Tasks to perform →
**a.** In the Gaston Essengué profile, which team is listed for 2025 under Coaching?
**b.** Extend the Gaston Essengué profile, beginning right after its final sentence.

Gaston Essengué

Personal information
- Born: October 10, 1983 (age 42) Yaoundé, Cameroon
- Listed height: 6 ft 8 in (2.03 m)
- Listed weight: 240 lb (109 kg)

Career information
- College: Compton College (2003–2004); Weatherford College (2004–2005); UNLV (2005–2007);
- NBA draft: 2007: undrafted
- Position: Head coach
- Coaching career: 2025–present

Career history

Playing
- 2007–2008: Selçuk Üniversitesi BK
- 2008–2009: West-Brabant Giants
- 2009–2010: Étendard de Brest
- 2010: Sigal Prishtina
- 2010: Étendard de Brest
- 2010: Cosehisa Monzón
- 2010: Ciclista Juninense
- 2010–2011: Club San Martín de Corrientes
- 2011: Perak Farmcochen
- 2011–2012: Asociación Italiana
- 2012–2013: Quilmes de Mar del Plata
- 2013–2014: San Isidro San Francisco
- 2014: Libertad de Sunchales
- 2014–2015: Club Alianza Viedma
- 2015–2016: San Isidro San Francisco
- 2016–2017: Comunicaciones Mercedes
- 2018: Estudiantes de Olavarría
- 2018: Municipal Puente Alto
- 2018: Quilmes de Mar del Plata
- 2019: Platense
- 2019: Sol de América
- 2019–2020: Oberá
- 2021: Ameghino
- 2022: Faraones de NCG
- 2022: Venados de Mazatlán
- 2022: Buras de Hermosillo

Coaching
- 2025: Venados de Mazatlán

= Gaston Essengué =

Cameroonian basketball player

Gaston Essengué (born October 10, 1983) is a Cameroonian basketball power forward with Club Atletico Quilmes in the Argentina National League. He is also a member of the Cameroon national team. Essengué first attended Compton College and Weatherford College in Texas, where he graduated from in 2005. He then transferred to UNLV, from where he graduated in 2007.

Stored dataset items

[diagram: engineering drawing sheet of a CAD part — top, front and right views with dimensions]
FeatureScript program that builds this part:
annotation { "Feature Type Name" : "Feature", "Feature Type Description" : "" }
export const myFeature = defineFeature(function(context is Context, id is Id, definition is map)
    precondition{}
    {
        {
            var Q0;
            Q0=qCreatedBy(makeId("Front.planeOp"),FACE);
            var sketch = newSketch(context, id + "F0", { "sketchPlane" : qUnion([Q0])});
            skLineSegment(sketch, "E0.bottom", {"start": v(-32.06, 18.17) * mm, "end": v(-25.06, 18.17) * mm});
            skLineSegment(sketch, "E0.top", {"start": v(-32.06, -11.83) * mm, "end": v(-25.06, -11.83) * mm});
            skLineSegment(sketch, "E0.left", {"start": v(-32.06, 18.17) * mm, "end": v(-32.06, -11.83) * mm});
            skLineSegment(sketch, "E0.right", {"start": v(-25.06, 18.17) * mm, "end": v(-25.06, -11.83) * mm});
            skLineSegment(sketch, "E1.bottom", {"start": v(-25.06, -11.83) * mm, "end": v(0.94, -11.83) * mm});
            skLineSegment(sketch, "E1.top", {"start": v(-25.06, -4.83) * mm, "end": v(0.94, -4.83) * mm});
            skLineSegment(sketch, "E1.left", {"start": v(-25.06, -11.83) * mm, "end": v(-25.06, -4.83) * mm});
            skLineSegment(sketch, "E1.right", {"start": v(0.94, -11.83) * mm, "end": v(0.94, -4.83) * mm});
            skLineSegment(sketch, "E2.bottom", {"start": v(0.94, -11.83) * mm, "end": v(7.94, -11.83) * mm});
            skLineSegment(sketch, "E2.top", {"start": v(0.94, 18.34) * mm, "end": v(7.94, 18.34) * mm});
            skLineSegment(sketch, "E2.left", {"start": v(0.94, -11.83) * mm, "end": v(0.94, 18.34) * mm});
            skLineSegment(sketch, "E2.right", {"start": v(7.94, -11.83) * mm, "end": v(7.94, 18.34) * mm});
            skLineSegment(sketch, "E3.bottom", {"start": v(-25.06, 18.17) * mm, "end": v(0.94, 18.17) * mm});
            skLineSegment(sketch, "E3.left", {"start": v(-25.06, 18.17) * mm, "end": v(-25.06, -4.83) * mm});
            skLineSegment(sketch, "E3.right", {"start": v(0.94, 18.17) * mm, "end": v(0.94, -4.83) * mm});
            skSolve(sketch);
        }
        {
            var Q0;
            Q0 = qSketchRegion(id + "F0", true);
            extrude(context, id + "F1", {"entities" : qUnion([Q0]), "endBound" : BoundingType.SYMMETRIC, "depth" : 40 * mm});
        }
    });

Your responses →
**a.** Venados de Mazatlán

**b.**
Essengué joined Venados de Mazatlán of the CIBACOPA in mid-2022. He signed with the Buras de Hermosillo of the Circuito de Baloncesto del Pacífico (CIBAPAC) later that year.

==National team career==
Essengué won a silver medal with the Cameroon national team at AfroBasket 2007. Following AfroBasket 2015, where Cameroon finished in ninth place, he retired from the national team.